Perdana Menteri (PM) Malaysia Anwar Ibrahim di Istana Merdeka, Jakarta Pusat, Jumat (27/6/2025).
REPUBLIKA.CO.ID, PUTRAJAYA -- Pemerintah Malaysia telah memutuskan semua kementerian, lembaga pemerintah, dan perusahaan terkait pemerintah tidak akan mengadakan perayaan open house Idul Fitri tahun ini. Hal ini sebagai bagian dari upaya mendorong pengeluaran yang lebih bijaksana di tengah ketidakpastian ekonomi global.
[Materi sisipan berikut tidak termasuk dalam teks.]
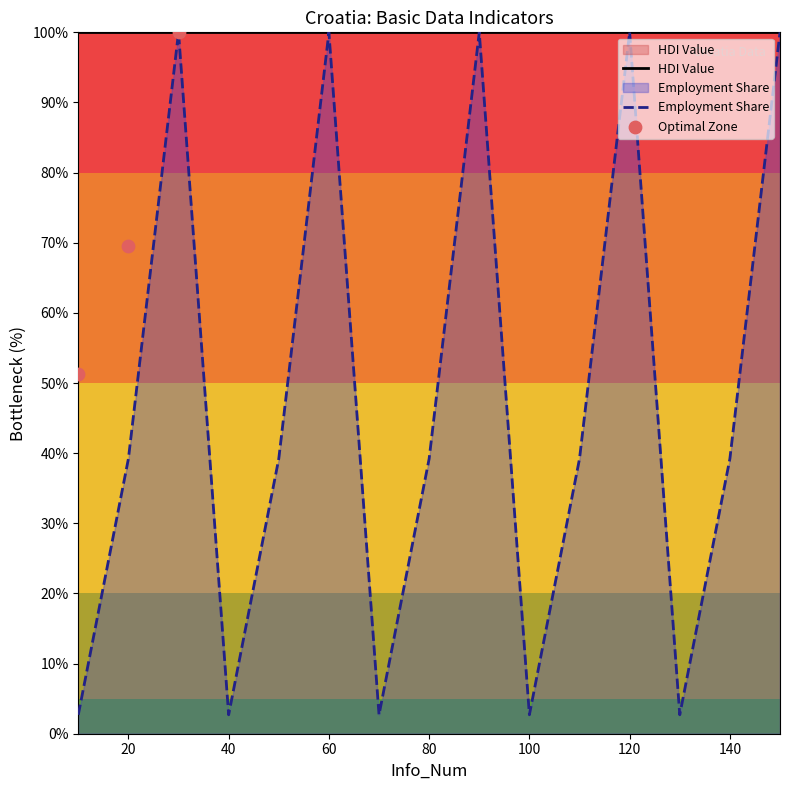

Which has a higher value, 100 or 110?

110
Perdana Menteri Malaysia Datuk Seri Anwar Ibrahim mengatakan keputusan tersebut disepakati dalam rapat Kabinet, Rabu (11/3/2026). Ini dimaksudkan untuk menandakan perlunya disiplin fiskal yang lebih besar di seluruh sektor publik.
“Sebagai tanda kepemimpinan harus mulai mengambil langkah-langkah yang lebih positif, saya telah memutuskan bersama Kabinet bahwa semua lembaga pemerintah dan BUMN tidak akan menyelenggarakan perayaan open house Idul Fitri,” kata Anwar pada konferensi pers khusus yang disiarkan langsung di halaman Facebook-nya, dilansir di Malay Mail, Rabu.
Ini mengirimkan pesan bahwa pengeluaran harus lebih bijaksana dan moderat. Selain itu, Anwar mengatakan para menteri, pejabat pemerintah, dan departemen juga akan menghadapi pembatasan perjalanan luar negeri.
Ia mengatakan kunjungan luar negeri hanya akan diizinkan untuk agenda yang sudah dijadwalkan dan dianggap penting.